─── RECORDS TO USE
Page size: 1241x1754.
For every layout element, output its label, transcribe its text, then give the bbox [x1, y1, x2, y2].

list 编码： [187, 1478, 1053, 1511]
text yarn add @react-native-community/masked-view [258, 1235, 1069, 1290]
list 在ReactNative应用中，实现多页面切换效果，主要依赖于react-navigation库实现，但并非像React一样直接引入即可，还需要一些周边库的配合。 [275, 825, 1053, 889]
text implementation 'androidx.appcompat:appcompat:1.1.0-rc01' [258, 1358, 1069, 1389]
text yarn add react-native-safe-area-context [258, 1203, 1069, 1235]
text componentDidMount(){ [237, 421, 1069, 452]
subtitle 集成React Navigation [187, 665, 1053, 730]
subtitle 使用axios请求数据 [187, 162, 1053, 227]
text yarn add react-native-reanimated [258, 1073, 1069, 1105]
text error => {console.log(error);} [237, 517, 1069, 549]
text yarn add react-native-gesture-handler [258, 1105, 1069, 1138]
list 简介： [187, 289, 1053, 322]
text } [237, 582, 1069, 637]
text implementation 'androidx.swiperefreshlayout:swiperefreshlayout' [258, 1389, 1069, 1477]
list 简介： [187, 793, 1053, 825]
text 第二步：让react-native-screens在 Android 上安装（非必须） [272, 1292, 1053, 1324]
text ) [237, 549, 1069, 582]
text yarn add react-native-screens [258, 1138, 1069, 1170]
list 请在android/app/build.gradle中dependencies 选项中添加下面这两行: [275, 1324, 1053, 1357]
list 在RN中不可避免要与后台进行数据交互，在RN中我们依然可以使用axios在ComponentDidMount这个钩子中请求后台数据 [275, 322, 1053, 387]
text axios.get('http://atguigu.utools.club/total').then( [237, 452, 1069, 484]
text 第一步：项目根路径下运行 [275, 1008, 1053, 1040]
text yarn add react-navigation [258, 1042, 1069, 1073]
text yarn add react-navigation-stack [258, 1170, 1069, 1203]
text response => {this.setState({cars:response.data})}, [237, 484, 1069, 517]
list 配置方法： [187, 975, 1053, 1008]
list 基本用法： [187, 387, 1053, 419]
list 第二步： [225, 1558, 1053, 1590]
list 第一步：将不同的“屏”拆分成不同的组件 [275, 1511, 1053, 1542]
──────
─── RECORDS TO USE
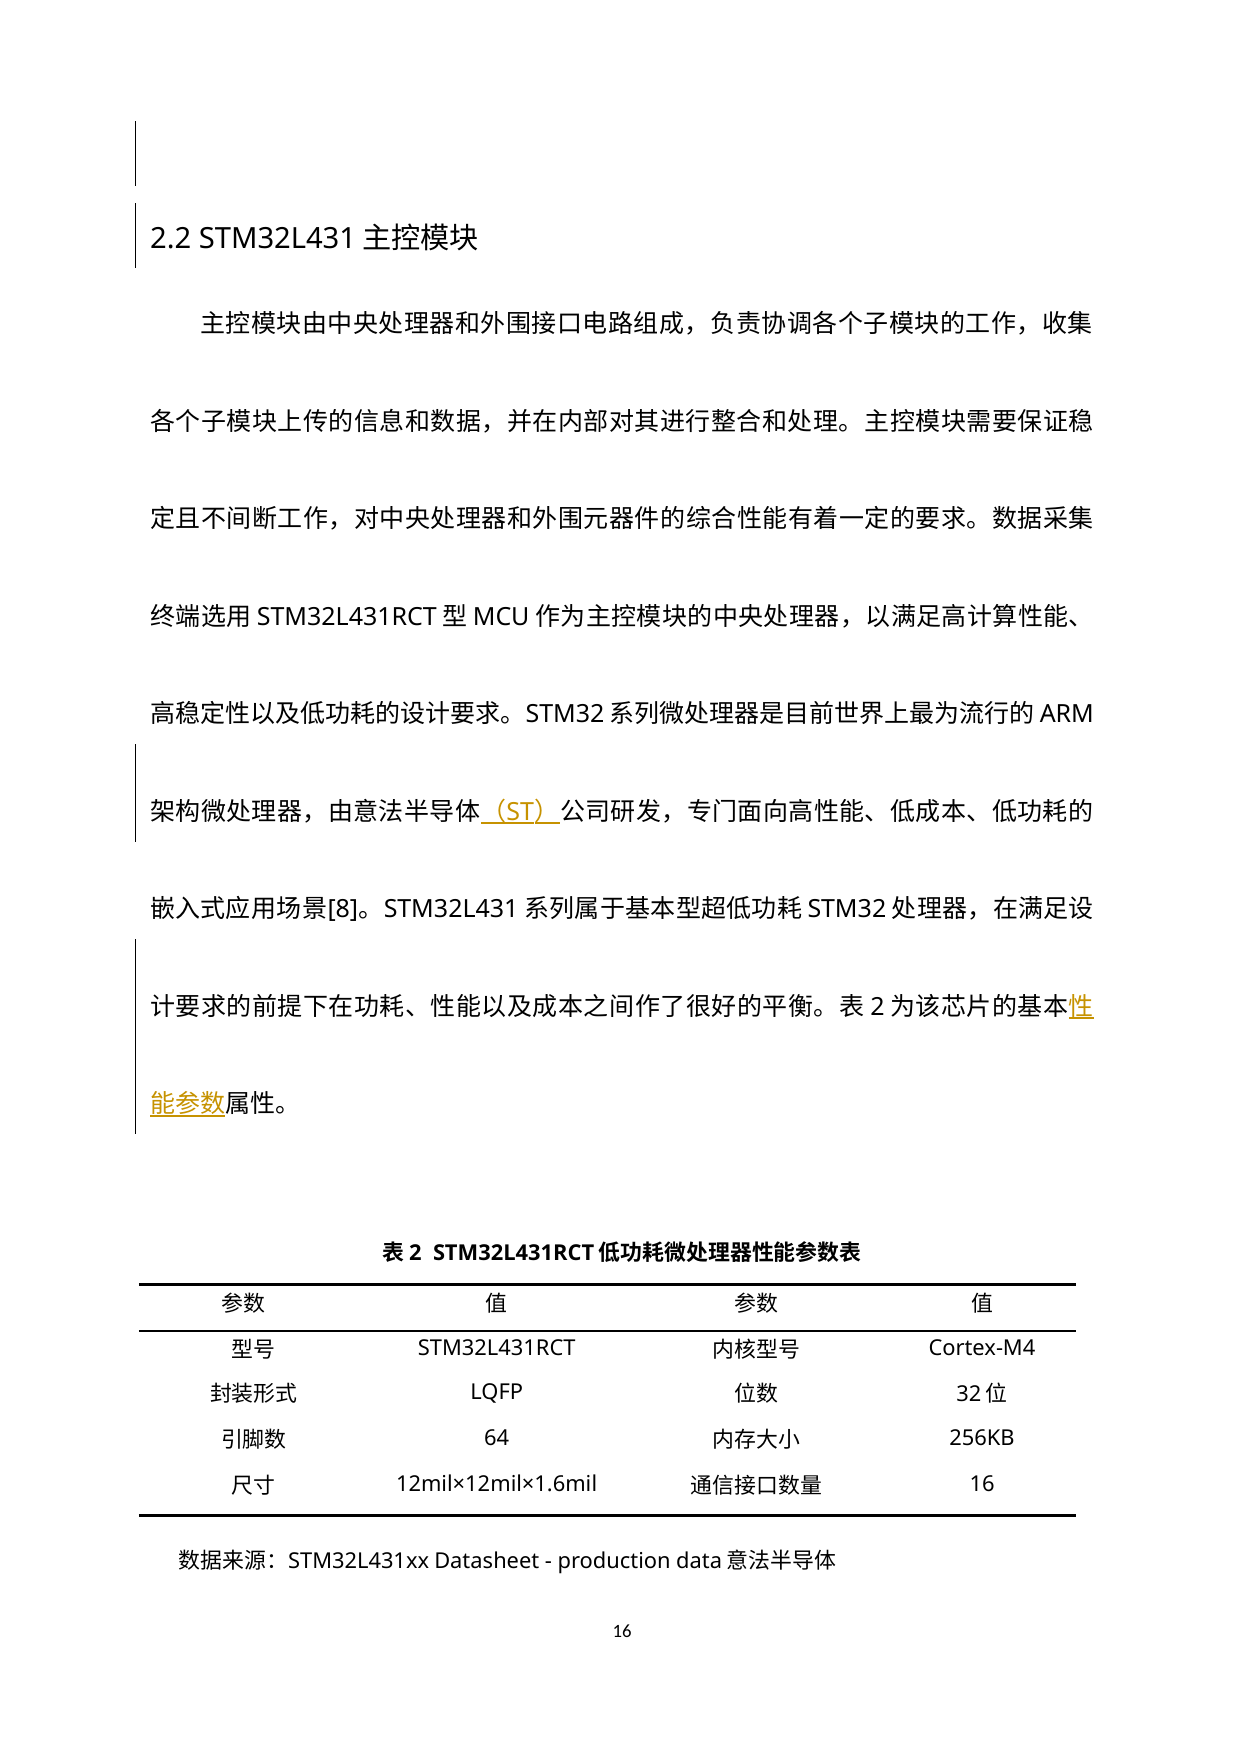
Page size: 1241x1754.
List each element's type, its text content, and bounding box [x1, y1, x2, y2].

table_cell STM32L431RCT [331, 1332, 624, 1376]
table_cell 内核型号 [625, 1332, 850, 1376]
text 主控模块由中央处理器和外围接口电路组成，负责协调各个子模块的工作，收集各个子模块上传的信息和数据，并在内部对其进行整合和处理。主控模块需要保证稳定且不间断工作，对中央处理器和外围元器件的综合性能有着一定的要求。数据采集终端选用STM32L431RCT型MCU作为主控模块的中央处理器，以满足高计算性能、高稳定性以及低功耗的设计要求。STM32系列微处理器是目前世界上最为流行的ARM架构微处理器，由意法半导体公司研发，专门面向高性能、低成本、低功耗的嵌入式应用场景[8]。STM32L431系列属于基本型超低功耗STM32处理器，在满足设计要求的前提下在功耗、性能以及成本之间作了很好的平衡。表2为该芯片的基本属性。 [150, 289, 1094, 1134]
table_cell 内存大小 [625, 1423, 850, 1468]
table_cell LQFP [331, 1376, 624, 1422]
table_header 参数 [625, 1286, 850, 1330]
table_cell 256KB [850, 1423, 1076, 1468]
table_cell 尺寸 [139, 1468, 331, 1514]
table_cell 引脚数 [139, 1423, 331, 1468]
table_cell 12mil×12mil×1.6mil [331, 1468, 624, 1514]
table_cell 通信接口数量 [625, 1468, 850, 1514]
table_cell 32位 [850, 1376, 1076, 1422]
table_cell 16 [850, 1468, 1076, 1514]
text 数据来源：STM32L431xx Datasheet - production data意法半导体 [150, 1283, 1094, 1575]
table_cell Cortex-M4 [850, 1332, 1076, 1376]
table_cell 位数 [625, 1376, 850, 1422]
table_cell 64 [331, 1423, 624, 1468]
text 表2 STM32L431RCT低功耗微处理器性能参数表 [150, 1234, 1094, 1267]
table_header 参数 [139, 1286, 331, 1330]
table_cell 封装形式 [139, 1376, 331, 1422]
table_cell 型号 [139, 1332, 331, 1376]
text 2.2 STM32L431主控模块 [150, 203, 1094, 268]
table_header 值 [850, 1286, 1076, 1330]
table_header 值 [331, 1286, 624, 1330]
──────
# EXERCISE PROMPT
Where a line in the records above contains the string "subtitle", copy that line.

# OUTPUT OF THE TASK
subtitle 集成React Navigation [187, 665, 1053, 730]
subtitle 使用axios请求数据 [187, 162, 1053, 227]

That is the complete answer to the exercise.